Heute feiern wir in der evangelischen Kirche den Buß- und Bettag. Doch in der Stadt geht alles seinen gewohnten Gang. Was ist los mit diesem Feiertag? Geopfert wurde er vor vielen Jahren, weil bei der Einführung der Pflegeversicherung die Arbeitgeber keine Lust hatten, die Beiträge gemeinsam mit den Arbeitnehmern zu zahlen. Seitdem zahlen nur die Arbeitnehmer und müssen obendrein mit einem Arbeitstag mehr die Arbeitgeberbeiträge "einarbeiten". Und um das Chaos zu vollenden, gab man den Kindern in der Schule aus Angst vor Elternprotesten schulfrei.

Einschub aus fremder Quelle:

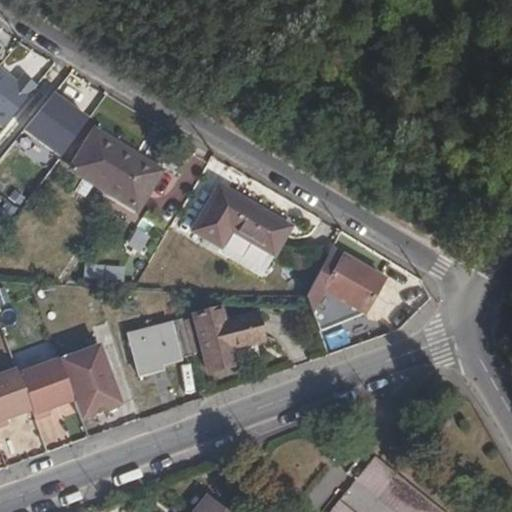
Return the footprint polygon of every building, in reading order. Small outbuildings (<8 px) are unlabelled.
[(75,113),(41,92),(18,129),(51,149),(75,113)] [(67,169),(135,211),(159,170),(91,129),(67,169)] [(15,190),(27,199),(51,167),(38,158),(15,190)] [(271,256),(288,226),(217,185),(191,231),(220,248),(230,231),(271,256)] [(21,238),(34,222),(22,212),(9,228),(21,238)] [(124,247),(137,255),(147,237),(134,229),(124,247)] [(330,248),(305,296),(316,329),(362,312),(382,278),(330,248)] [(147,264),(138,283),(153,289),(161,270),(147,264)] [(239,303),(252,343),(262,340),(251,299),(239,303)] [(230,349),(252,343),(239,303),(190,316),(205,372),(234,365),(230,349)] [(96,315),(97,325),(117,323),(117,313),(96,315)] [(151,328),(163,362),(190,355),(180,321),(151,328)] [(158,363),(163,362),(151,328),(127,335),(137,375),(160,370),(158,363)] [(97,345),(57,360),(72,400),(79,419),(119,404),(97,345)] [(47,409),(72,400),(57,360),(16,374),(29,409),(33,420),(49,414),(47,409)] [(4,419),(29,409),(16,374),(13,366),(0,370),(0,425),(6,424),(4,419)] [(442,511),(375,457),(356,480),(395,511),(442,511)] [(225,511),(208,498),(197,511),(225,511)]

Auch inhaltlich passt diese Entwicklung nach wie vor gut ins Bild. Es ist nicht "in", einen Fehler einzugestehen - im Großen wie im Kleinen. Politiker sagen dann "... sofern der Eindruck entstanden sein sollte" oder ähnliches. Steuer"sündern" fehlt oft jegliches Schuldbewusstsein. Und ganz selbstkritisch müssen wir feststellen, dass wir im Kleinen uns auch gerne darum herumdrücken, einen Fehler zuzugeben.

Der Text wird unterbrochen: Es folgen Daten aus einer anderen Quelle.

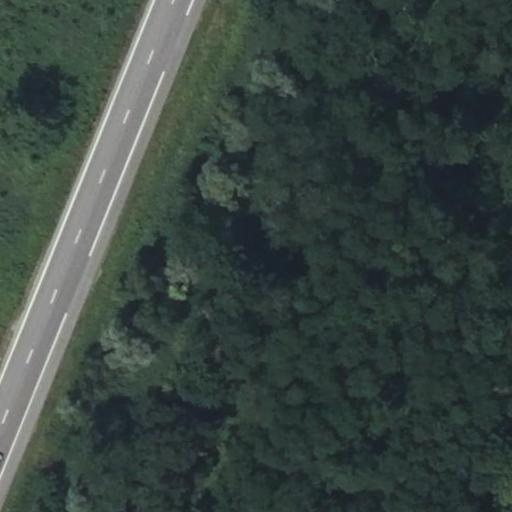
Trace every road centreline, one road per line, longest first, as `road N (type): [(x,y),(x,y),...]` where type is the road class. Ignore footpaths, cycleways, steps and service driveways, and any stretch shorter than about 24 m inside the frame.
road 1 (trunk): [(0,445),(108,200),(181,0)]
road 2 (track): [(51,436),(188,511)]
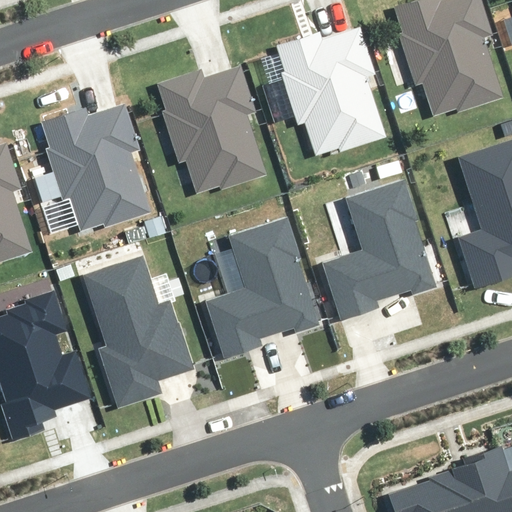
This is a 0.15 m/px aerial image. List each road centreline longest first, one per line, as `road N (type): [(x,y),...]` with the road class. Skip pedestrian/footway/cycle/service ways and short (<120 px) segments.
road 1 (residential): [(49,511),(306,428)]
road 2 (residential): [(306,428),(511,361)]
road 3 (residential): [(0,50),(155,0)]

Dabei war es einmal ein gesellschaftlicher Konsens, dass es gut ist, wenn man einmal oder mehrmals im Jahr innehält und sich dem Scheitern und Versagen stellt. Solche Bußtage sind nämlich keine kirchliche Erfindung, sondern wurden früher von den weltlichen Fürsten und Obrigkeiten angeordnet. Davon sind wir heute weit entfernt. Wahrscheinlich wird es nicht einmal 2017 zu einer einmaligen Ausnahme reichen. Wenn es aber nur zu schönen Reden von Umkehr reicht, nicht aber zu wirklichem Handeln, ist das auch nicht nötig.